Meredith Klein of Meredith and the Media spoke with Oyin Adedoyin, personal finance reporter at The Wall Street Journal, about her career.
Here is an excerpt:
- As a personal finance reporter at The Wall Street Journal, can you share more about your beat’s scope and what types of personal finance stories you cover?
- When I was first hired at The Wall Street Journal, I was hired as a personal finance reporting fellow, and my general directive was to write about young people and money. I was pivoting from reporting on higher education to personal finance, which are very different worlds.

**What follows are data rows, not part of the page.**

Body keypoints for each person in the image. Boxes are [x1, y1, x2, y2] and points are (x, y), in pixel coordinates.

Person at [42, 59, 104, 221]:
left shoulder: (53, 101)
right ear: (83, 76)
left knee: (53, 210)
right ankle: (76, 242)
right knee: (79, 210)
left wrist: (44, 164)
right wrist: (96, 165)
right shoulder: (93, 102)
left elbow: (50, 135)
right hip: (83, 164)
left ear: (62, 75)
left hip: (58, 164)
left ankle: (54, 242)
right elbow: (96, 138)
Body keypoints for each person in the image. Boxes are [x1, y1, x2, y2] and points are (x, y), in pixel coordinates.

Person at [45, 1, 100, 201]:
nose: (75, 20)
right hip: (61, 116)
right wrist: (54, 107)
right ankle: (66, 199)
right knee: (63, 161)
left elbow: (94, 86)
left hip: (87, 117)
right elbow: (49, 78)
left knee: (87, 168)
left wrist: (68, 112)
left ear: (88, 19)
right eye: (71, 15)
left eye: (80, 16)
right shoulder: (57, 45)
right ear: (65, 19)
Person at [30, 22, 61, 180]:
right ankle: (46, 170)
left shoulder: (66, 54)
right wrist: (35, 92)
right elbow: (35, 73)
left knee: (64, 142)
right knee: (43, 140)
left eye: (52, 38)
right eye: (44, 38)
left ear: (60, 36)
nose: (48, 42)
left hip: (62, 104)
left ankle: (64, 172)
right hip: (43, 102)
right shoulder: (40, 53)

- I thought, “All right, I know higher education, I know young people: I’m trying to bridge that gap and figure out how personal finance relates to all of this.” A lot of the stories that I was naturally drawn to—and still continue to write—have to do with access to education. College is one of the biggest financial hurdles that somebody is going to have to pay for in their lifetime.

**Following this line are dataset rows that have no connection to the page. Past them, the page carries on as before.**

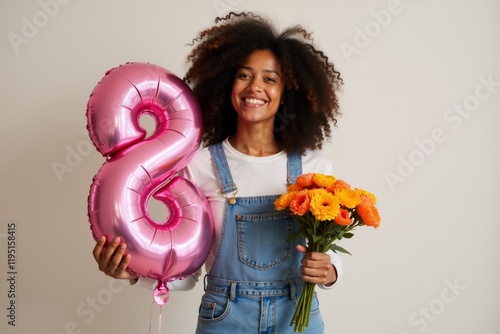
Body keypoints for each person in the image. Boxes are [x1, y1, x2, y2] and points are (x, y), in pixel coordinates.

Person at [92, 12, 344, 333]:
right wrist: (131, 273)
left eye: (270, 78)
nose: (255, 87)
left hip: (296, 317)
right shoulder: (198, 166)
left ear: (286, 93)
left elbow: (328, 254)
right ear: (227, 84)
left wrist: (331, 272)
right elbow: (188, 273)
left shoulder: (314, 168)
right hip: (225, 317)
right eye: (244, 75)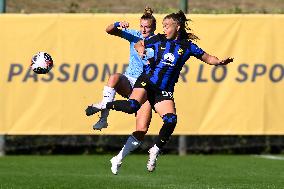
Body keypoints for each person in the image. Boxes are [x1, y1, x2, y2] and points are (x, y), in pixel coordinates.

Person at [87, 10, 233, 172]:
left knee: (170, 120)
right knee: (131, 105)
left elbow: (206, 57)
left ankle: (154, 150)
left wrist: (219, 61)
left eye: (166, 26)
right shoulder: (157, 39)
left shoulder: (187, 46)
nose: (164, 30)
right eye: (162, 26)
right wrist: (140, 49)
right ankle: (105, 106)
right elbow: (138, 43)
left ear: (177, 27)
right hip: (146, 82)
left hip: (163, 90)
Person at [86, 7, 156, 175]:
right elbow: (109, 30)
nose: (143, 29)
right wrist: (118, 23)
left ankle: (118, 158)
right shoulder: (134, 35)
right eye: (142, 26)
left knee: (141, 130)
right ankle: (104, 118)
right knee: (114, 77)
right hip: (131, 81)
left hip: (146, 88)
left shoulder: (159, 42)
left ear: (153, 27)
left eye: (147, 27)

- A lot of my beat focuses on that: How are people paying for college? What’s going on with the financial aid system? How are people now dealing with their student loans? But then also as young adults: How are people planting roots or creating their young adult life? Are they going about it in a different way than maybe other generations had? That’s the scope of what I like to cover.
- And then I’ve got other things I end up writing about because I’m interested in them. Like coins, physical money. I’m fascinated with the world of physical money, because nowadays, we pay for everything digitally.
- It’s created this weird relationship that we have now with physical money, where it doesn’t feel real. The government decided to stop minting new pennies earlier this year, and I was able to break that story because I have this really random interest in coins and physical money.